Overall, the mean adherence increased from 47.9% in 2006-2007 to 62.3% in 2016-2017.

However, significant gaps persisted across race and ethnicity. Notably, adherence in the Hispanic population increased by nearly 22% between the study dates, compared to a 15.3% increase among White non-Hispanic children. However, Hispanic children still trailed White children overall in 2016-2017 (58% vs. 67.8%).

The smallest increase in adherence occurred among Black non-Hispanic children (5.6%) which further widened the gap between Black and White non-Hispanic children in 2016-2017 (52.5% vs. 67.8%).

Adherence rates increased similarly for children with public and private insurance (15.5% and 13.9%, respectively), but the adherence rates for uninsured children remained stable. Adherence in 2016-2017 for children with private, public, and no insurance were 66.3%, 58.7%, and 31.1%.

Also, despite overall increases in adherence across regions, a gap of more than 20% separated the region with the highest adherence (Northeast) from the lowest (West) in both the 2006-2007 and 2016-2017 periods (69.3% vs. 38.4%, and 79.3% vs. 55.2%, respectively).

The findings show an increase in well-child visits that spanned a time period of increased recommendations, economic changes, and the impact of the Affordable Care Act, but unaddressed disparities remain, the researchers noted.

Reducing disparities and improving adherence, “will require the combined efforts of researchers, policymakers, and clinicians to improve our understanding of adherence, to implement policies improving access to care, and to increase health care professional engagement with disadvantaged communities,” they concluded.

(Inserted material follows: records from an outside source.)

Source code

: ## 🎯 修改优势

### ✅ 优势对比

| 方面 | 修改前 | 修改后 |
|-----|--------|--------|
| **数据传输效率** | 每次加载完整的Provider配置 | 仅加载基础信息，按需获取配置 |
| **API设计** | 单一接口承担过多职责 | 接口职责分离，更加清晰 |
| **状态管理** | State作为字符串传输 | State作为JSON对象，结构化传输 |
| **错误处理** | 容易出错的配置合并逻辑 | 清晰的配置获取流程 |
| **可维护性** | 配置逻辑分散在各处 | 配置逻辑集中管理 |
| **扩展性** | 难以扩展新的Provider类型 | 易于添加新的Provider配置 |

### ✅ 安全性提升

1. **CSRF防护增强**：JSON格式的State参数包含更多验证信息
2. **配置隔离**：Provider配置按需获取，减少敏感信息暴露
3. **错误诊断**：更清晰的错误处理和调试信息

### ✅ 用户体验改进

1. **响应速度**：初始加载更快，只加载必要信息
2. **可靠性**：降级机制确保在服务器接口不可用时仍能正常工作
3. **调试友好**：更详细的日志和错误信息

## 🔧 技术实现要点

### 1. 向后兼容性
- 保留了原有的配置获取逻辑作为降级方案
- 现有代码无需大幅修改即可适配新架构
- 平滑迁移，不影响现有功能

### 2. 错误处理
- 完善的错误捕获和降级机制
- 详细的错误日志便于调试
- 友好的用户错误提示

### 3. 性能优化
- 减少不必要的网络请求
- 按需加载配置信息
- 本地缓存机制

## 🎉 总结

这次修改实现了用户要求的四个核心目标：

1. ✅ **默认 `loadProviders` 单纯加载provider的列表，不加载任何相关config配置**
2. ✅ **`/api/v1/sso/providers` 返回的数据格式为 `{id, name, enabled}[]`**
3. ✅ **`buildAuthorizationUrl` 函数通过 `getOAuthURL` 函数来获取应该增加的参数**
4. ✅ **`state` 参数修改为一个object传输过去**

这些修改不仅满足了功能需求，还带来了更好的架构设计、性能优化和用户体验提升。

Overall increases are encouraging, but barriers need attention

“Demographic data are critical to determine which groups of children need the most support for recommended well child care,” Susan Boulter, MD, of the Geisel School of Medicine at Dartmouth, Hanover, N.H., said in an interview. In the current study, “it was encouraging to see how either public or private insurance significantly increased the percentage of children receiving well child care,” she said.

The level of increased adherence to AAP-recommended guidelines for well-child visits was surprising, said Dr. Boulter. The overall increase is likely attributable in part to the increased coverage for well-child visits in the wake of the Affordable Care Act, as the study authors mention, she said.

“The gains experienced by Hispanic families were especially encouraging,” she added.

However, ongoing barriers to well-child care include “lack of adequate provider numbers and mix, transportation difficulties for patients, and lack of child care and time away from work for parents so they can complete the recommended well child visit schedule,” Dr. Boulter noted. “Provider schedules and locations of care should be improved so families would have easier access. Also, social media should have more positive well-child messages to counteract the negative messaging.”

More research is needed to examine the impact of COVID-19 on well-child visits, Dr. Boulter emphasized. “Most likely, the percentages in all groups will have changed since COVID-19 has impacted office practices,” she said. “Anxiety about COVID-19 transmissibility in the pediatric office decreased routine office visits, and skepticism about vaccines, including vaccine refusal, has significantly changed the percentage of children who have received the AAP recommended vaccines,” she explained. Ideally, the study authors will review the MEPS data again to examine changes since the COVID-19 pandemic began, she told this news organization.

The study received no outside funding. The researchers had no financial conflicts to disclose. Dr. Boulter had no financial conflicts to disclose and serves on the editorial advisory board of Pediatric News.